§ Work to complete: Which lines in the records below contain the word "Outline"? Show each of those lines in full.

— start of Material provided —

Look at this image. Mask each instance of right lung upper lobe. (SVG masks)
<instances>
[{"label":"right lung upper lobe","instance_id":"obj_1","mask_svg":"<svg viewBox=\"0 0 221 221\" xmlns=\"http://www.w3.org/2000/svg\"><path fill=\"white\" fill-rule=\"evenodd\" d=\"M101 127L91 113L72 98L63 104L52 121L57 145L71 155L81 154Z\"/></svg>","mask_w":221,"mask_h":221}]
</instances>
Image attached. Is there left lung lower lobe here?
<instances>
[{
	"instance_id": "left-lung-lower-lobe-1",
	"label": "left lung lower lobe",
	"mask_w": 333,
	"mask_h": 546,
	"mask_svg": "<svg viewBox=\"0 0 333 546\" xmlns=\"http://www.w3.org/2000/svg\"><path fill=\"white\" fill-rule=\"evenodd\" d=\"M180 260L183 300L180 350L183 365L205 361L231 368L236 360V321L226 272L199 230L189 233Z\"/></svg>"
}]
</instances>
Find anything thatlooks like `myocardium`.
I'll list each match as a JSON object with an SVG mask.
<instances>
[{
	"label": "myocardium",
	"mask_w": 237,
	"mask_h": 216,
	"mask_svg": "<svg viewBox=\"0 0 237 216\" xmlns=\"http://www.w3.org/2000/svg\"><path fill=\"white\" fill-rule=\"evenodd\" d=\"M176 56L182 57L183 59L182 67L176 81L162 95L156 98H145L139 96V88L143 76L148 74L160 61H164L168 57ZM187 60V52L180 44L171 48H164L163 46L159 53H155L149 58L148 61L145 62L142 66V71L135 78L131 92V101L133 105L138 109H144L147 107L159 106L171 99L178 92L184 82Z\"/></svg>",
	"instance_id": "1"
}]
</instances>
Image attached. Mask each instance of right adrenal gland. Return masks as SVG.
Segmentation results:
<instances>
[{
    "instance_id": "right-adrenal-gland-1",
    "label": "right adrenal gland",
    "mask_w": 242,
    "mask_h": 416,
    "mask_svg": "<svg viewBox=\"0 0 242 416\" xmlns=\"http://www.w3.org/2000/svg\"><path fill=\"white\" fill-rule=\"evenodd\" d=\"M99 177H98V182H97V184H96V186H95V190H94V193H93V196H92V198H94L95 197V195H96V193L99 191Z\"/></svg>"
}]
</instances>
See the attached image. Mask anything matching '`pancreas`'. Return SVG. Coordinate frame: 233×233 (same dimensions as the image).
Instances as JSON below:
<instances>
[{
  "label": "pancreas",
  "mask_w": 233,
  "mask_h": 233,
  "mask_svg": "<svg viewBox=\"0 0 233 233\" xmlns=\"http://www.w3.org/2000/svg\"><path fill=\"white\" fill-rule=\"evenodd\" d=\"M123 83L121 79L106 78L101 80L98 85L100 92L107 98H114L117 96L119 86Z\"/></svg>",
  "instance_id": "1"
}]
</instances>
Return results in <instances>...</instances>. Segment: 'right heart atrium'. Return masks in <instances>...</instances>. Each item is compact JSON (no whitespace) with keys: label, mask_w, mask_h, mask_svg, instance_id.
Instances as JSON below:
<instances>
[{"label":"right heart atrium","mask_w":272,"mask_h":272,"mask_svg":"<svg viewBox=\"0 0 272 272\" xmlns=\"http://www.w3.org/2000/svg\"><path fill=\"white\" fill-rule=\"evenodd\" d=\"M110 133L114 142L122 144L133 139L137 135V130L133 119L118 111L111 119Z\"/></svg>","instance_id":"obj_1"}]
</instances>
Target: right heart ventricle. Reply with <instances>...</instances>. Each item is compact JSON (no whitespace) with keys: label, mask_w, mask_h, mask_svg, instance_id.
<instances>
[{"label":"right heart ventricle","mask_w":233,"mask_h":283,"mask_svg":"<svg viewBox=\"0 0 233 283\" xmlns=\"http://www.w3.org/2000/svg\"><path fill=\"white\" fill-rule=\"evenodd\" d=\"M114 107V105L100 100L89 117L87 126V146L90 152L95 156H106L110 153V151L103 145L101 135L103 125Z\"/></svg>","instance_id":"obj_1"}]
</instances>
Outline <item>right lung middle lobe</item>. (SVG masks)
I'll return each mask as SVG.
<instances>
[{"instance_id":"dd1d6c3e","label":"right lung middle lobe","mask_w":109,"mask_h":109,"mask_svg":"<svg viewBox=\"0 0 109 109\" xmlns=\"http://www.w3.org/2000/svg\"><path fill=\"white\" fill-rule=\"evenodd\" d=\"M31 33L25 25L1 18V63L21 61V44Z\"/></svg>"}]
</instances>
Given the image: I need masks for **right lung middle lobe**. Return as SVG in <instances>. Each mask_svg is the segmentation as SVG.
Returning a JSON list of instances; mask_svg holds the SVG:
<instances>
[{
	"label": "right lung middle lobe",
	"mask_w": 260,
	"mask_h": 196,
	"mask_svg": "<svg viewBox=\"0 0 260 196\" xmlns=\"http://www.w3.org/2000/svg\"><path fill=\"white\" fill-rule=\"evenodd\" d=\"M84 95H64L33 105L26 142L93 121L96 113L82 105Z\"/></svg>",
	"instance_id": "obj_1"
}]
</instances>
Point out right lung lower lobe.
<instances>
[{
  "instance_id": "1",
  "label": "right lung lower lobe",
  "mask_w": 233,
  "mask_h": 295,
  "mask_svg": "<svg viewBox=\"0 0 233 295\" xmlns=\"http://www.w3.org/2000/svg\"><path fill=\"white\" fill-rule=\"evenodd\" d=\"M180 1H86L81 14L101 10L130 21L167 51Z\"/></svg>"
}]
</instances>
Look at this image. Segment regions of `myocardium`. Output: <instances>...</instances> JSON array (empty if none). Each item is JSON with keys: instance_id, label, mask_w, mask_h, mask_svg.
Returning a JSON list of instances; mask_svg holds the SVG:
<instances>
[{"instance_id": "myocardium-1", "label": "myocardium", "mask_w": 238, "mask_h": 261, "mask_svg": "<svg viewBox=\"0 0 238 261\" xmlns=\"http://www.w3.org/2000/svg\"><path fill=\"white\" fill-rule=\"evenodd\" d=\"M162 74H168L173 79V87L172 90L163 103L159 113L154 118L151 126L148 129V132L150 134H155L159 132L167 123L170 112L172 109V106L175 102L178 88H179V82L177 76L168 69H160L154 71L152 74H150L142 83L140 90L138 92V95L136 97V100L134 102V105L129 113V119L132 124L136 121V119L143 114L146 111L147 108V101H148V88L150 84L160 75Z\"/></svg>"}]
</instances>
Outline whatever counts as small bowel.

— end of Material provided —

§ Answer in full:
Outline <item>right lung middle lobe</item>. (SVG masks)
Outline whatever counts as small bowel.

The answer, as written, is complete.